Dans un post publié sur sa page Facebook, ce mercredi 22 juillet, sur sa page Facebook, l’expert économique Aram Belhaj est revenu sur les derniers développements que connaît la Tunisie, livrant une analyse sans concession de la situation et des solutions qu’il juge indispensables.
Selon lui, ce que le pays vit aujourd’hui est la conséquence inévitable d’une absence de vision stratégique et d’anticipation des changements, se traduisant par un déficit de politiques publiques réellement efficaces. Il va plus loin en avertissant que la situation de demain sera encore plus difficile et plus douloureuse que la réalité amère d’aujourd’hui, et ce pour les mêmes raisons structurelles. À ses yeux, tous les indicateurs convergent vers une vérité difficile à entendre : l’économie tunisienne est vouée à s’effondrer dans les années à venir, sous l’effet d’une accumulation lente d’un déficit d’investissement, d’une distorsion des prix et d’une gouvernance défaillante — sans oublier, bien sûr, les chocs externes qui se succèdent.
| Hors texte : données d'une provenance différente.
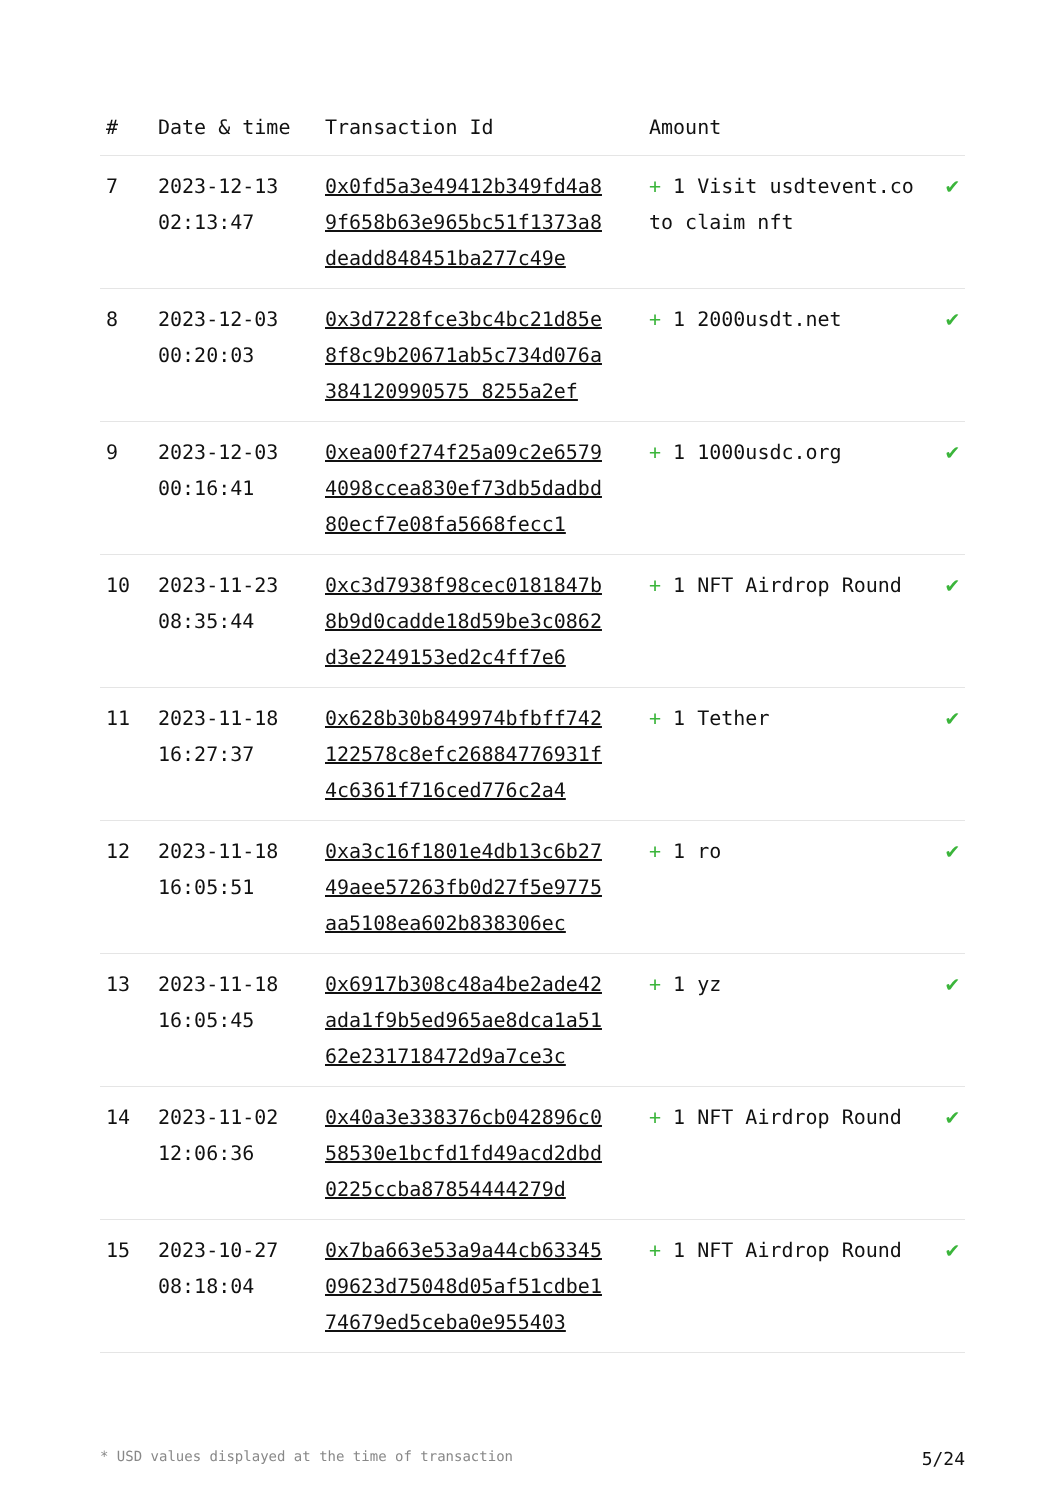| # | Date & time | Transaction Id | Amount | |
| --- | --- | --- | --- | --- |
| 7 | 2023-12-13 02:13:47 | 0x0fd5a3e49412b349fd4a89f658b63e965bc51f1373a8deadd848451ba277c49e | + 1 Visit usdtevent.co to claim nft | ✔ |
| 8 | 2023-12-03 00:20:03 | 0x3d7228fce3bc4bc21d85e8f8c9b20671ab5c734d076a384120990575 8255a2ef | + 1 2000usdt.net | ✔ |
| 9 | 2023-12-03 00:16:41 | 0xea00f274f25a09c2e65794098ccea830ef73db5dadbd80ecf7e08fa5668fecc1 | + 1 1000usdc.org | ✔ |
| 10 | 2023-11-23 08:35:44 | 0xc3d7938f98cec0181847b8b9d0cadde18d59be3c0862d3e2249153ed2c4ff7e6 | + 1 NFT Airdrop Round | ✔ |
| 11 | 2023-11-18 16:27:37 | 0x628b30b849974bfbff742122578c8efc26884776931f4c6361f716ced776c2a4 | + 1 Tether | ✔ |
| 12 | 2023-11-18 16:05:51 | 0xa3c16f1801e4db13c6b2749aee57263fb0d27f5e9775aa5108ea602b838306ec | + 1 ro | ✔ |
| 13 | 2023-11-18 16:05:45 | 0x6917b308c48a4be2ade42ada1f9b5ed965ae8dca1a5162e231718472d9a7ce3c | + 1 yz | ✔ |
| 14 | 2023-11-02 12:06:36 | 0x40a3e338376cb042896c058530e1bcfd1fd49acd2dbd0225ccba87854444279d | + 1 NFT Airdrop Round | ✔ |
| 15 | 2023-10-27 08:18:04 | 0x7ba663e53a9a44cb6334509623d75048d05af51cdbe174679ed5ceba0e955403 | + 1 NFT Airdrop Round | ✔ |
* USD values displayed at the time of transaction 5/24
Face à ce constat, Aram Belhaj estime qu’un certain nombre de mesures s’imposent pour éviter cet effondrement annoncé. A court terme, il préconise la mise en place d’une cellule de crise multisectorielle placée sous la supervision directe des plus hautes autorités de l’État, ainsi que la garantie d’un approvisionnement électrique continu et non soumis au rationnement, en particulier pour les infrastructures vitales, en coordination avec les pays voisins. Il appelle également à poursuivre et généraliser la publication des calendriers de coupures programmées à l’avance, en s’éloignant résolument du mensonge, des approximations et des faux-fuyants.
A moyen terme, il plaide pour une adoption progressive de la vérité des prix, en particulier pour les gros consommateurs, ainsi que pour un règlement global et transparent des dettes croisées entre l’État et la STEG. Il insiste par ailleurs sur la nécessité d’accélérer de manière décisive l’entrée en exploitation des projets d’énergies renouvelables, et d’ouvrir la production à des producteurs indépendants, au-delà du seul cadre des énergies renouvelables, pour englober également l’énergie conventionnelle.
Il conclut en précisant qu’il s’agit là, selon lui, du strict minimum requis pour espérer sortir de l’impasse actuelle.